The lines needed are those below that contain the word "apiece"; copy each one.
Content starts
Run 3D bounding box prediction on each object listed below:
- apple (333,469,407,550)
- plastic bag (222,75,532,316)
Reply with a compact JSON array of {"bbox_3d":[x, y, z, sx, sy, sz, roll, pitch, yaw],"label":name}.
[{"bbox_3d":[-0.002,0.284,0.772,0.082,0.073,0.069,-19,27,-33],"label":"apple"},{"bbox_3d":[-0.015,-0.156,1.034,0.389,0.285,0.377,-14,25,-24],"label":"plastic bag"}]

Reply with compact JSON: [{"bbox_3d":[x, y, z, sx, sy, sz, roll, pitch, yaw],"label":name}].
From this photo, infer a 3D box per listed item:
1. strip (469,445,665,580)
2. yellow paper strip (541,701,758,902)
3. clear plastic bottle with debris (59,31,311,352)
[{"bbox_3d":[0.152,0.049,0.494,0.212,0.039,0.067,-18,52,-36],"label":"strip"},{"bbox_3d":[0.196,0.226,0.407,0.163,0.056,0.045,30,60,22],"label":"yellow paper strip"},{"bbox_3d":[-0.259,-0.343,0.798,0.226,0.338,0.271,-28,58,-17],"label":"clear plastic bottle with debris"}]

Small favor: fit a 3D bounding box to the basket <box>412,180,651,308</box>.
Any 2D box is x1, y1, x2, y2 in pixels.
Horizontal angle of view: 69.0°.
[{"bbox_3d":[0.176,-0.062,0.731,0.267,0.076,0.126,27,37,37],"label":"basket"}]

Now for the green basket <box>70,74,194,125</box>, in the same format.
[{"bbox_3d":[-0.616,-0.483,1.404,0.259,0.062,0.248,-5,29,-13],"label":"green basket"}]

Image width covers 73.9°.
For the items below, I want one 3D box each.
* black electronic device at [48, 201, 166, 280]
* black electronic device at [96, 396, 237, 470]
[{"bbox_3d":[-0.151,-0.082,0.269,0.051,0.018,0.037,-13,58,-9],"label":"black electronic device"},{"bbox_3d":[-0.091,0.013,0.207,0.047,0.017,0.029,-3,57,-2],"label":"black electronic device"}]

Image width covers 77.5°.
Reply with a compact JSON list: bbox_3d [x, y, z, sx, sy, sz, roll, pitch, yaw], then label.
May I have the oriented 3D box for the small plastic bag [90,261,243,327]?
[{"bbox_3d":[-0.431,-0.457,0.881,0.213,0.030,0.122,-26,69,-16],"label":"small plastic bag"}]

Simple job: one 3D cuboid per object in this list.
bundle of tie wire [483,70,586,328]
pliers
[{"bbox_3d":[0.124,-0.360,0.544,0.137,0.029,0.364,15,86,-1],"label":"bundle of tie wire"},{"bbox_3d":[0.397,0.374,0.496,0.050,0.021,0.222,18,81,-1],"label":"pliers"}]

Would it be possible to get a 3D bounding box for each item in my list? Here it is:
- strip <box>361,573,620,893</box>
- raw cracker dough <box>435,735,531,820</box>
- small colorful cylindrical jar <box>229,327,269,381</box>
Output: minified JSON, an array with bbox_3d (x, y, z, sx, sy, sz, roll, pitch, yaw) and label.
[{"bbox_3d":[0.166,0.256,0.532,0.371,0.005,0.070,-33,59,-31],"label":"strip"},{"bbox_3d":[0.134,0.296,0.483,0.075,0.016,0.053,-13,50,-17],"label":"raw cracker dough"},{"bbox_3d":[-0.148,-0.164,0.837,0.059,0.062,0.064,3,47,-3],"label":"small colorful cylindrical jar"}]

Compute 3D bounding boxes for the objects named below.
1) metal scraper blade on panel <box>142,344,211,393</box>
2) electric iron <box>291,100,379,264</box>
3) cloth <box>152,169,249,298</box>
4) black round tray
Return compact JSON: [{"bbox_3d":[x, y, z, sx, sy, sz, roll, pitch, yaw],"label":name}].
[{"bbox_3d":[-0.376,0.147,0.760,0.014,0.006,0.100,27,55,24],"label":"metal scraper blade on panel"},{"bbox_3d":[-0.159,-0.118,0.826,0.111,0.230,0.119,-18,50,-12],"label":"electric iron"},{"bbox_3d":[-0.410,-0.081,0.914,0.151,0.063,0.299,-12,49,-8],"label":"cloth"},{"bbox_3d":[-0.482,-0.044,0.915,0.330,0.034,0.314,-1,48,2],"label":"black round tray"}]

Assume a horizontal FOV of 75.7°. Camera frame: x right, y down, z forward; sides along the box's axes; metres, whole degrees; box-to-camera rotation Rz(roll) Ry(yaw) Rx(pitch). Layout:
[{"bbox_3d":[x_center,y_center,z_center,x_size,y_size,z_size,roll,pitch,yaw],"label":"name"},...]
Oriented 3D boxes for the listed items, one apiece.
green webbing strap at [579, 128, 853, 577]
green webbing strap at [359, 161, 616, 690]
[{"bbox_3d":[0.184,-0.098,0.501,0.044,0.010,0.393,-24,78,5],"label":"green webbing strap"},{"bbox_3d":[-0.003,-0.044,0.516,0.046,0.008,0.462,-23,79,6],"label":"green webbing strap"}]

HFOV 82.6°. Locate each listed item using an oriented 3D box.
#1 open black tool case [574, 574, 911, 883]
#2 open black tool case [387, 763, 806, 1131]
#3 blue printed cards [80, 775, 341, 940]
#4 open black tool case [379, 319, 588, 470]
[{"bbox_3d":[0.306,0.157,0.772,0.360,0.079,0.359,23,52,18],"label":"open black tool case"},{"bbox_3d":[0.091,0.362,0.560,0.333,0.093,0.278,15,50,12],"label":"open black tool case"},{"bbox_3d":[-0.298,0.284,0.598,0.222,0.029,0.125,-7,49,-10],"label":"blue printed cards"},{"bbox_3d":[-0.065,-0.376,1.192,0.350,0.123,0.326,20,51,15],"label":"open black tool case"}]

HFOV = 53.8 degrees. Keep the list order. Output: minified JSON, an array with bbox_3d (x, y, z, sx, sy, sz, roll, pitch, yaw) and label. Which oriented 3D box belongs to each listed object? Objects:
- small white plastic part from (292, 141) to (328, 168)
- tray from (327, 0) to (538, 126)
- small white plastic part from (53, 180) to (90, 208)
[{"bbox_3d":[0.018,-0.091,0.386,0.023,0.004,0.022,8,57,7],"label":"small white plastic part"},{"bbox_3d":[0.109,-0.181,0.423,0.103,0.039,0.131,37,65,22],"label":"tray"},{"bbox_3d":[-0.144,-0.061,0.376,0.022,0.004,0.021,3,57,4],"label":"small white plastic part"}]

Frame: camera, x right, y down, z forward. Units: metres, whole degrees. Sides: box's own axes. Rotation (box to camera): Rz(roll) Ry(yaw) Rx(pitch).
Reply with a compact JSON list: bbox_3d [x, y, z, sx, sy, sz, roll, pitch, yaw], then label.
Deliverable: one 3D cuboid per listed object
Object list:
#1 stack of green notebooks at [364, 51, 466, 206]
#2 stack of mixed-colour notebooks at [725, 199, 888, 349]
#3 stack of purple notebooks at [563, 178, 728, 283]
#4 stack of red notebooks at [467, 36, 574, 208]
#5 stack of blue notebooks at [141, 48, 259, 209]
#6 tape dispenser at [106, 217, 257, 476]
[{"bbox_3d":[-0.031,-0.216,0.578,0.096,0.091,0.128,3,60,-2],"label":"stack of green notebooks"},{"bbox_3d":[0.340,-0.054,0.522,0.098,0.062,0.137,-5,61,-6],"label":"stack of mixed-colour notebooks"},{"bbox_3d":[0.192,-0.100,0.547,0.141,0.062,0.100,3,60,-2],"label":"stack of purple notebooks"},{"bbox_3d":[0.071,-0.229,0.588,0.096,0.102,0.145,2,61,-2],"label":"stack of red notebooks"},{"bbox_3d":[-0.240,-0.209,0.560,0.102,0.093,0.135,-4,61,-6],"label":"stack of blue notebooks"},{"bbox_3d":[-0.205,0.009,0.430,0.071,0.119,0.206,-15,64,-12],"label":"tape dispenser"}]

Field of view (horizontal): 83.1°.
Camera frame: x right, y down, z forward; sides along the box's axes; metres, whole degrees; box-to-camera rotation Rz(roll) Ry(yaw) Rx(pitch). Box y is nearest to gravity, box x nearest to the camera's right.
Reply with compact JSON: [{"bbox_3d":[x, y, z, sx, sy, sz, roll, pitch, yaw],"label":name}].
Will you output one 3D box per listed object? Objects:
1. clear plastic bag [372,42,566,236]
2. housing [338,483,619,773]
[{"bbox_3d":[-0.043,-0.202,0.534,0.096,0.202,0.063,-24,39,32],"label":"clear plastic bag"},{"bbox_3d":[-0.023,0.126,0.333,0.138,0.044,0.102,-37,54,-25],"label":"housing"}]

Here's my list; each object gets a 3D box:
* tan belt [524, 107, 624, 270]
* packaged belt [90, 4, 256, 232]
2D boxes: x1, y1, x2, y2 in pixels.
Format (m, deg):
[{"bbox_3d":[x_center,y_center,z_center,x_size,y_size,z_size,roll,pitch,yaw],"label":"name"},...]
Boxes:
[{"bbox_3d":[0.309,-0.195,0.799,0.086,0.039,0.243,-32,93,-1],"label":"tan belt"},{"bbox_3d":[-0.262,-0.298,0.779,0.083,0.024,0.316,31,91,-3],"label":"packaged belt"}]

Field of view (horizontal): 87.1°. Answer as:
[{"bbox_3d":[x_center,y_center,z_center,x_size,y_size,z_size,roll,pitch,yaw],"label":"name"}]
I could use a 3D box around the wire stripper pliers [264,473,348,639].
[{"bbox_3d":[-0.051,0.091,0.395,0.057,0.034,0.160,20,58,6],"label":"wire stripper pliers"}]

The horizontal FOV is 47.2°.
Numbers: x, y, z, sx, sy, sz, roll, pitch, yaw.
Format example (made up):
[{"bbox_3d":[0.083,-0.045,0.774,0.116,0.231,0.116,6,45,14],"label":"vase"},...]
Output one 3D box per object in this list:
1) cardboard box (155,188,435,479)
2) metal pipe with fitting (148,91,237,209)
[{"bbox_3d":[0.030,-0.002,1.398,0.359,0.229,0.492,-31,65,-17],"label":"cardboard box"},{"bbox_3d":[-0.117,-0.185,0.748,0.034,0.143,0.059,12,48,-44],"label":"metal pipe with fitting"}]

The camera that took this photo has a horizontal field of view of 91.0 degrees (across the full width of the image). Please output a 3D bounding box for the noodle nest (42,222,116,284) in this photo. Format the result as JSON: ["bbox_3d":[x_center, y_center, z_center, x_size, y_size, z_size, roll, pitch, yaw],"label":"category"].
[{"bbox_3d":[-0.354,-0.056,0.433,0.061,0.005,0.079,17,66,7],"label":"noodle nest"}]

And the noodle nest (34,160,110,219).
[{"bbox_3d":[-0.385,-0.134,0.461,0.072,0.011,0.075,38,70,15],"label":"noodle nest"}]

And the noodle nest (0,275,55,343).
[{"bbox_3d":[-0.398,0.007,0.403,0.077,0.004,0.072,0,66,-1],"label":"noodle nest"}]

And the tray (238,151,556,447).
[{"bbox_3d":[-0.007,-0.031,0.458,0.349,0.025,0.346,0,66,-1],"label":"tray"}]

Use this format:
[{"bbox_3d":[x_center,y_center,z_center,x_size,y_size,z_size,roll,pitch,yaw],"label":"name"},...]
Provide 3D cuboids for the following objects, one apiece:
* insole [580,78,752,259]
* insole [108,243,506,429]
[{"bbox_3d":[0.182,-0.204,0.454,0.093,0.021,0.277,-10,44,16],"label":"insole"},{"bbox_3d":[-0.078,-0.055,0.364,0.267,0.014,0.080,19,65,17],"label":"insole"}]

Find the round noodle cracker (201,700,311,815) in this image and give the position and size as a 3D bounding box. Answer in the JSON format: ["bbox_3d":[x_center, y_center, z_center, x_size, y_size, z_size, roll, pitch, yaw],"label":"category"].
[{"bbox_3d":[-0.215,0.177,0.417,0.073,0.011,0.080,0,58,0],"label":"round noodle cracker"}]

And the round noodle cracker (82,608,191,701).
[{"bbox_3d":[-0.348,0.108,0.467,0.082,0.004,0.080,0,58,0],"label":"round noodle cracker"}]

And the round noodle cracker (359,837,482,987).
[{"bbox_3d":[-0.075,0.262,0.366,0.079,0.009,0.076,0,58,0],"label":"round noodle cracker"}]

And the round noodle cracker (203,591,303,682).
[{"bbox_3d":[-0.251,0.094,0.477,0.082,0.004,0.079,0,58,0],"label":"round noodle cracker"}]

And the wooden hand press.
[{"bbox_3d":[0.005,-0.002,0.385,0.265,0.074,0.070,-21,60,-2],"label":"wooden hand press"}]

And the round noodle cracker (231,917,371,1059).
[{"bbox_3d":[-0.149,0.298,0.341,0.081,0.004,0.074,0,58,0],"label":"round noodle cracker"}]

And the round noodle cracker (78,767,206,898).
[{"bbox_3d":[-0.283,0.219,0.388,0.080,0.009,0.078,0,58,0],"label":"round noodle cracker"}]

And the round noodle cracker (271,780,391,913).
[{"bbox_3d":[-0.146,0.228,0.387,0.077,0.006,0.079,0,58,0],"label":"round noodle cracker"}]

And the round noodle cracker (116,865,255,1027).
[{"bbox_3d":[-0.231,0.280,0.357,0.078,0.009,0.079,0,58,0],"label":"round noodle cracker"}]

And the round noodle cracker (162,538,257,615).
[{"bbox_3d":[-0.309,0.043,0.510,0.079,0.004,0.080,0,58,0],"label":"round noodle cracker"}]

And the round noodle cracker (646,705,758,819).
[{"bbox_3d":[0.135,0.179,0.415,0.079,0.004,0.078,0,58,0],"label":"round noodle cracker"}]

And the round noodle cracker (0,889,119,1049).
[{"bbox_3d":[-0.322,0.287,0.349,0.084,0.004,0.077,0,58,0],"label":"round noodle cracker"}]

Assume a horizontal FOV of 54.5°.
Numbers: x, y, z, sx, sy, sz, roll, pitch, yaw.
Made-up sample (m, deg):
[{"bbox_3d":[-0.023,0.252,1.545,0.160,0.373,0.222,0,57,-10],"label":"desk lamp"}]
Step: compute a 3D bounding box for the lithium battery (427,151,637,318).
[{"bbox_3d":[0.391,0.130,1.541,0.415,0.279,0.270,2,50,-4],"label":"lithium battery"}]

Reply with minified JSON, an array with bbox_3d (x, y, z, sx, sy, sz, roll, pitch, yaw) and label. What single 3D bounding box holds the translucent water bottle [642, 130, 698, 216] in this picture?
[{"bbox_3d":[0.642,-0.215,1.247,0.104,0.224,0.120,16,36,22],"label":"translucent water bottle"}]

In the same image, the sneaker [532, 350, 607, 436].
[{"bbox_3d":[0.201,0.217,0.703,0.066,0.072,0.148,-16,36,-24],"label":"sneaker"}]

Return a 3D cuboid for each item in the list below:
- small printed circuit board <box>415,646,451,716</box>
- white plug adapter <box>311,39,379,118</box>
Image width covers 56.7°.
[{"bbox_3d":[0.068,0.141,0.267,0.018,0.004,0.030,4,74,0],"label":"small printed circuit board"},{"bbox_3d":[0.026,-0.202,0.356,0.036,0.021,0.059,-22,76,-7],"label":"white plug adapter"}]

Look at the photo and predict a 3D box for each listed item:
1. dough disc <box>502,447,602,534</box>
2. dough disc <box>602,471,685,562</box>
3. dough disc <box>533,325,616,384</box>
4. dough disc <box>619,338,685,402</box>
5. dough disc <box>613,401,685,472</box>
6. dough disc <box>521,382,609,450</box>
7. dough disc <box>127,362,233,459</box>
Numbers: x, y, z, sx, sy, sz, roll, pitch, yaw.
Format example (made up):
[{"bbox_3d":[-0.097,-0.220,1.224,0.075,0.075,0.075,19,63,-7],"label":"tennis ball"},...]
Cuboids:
Content ends
## OUTPUT OF THE EXERCISE
Oriented 3D boxes for the listed items, one apiece.
Provide 3D cuboids for the following objects, one apiece:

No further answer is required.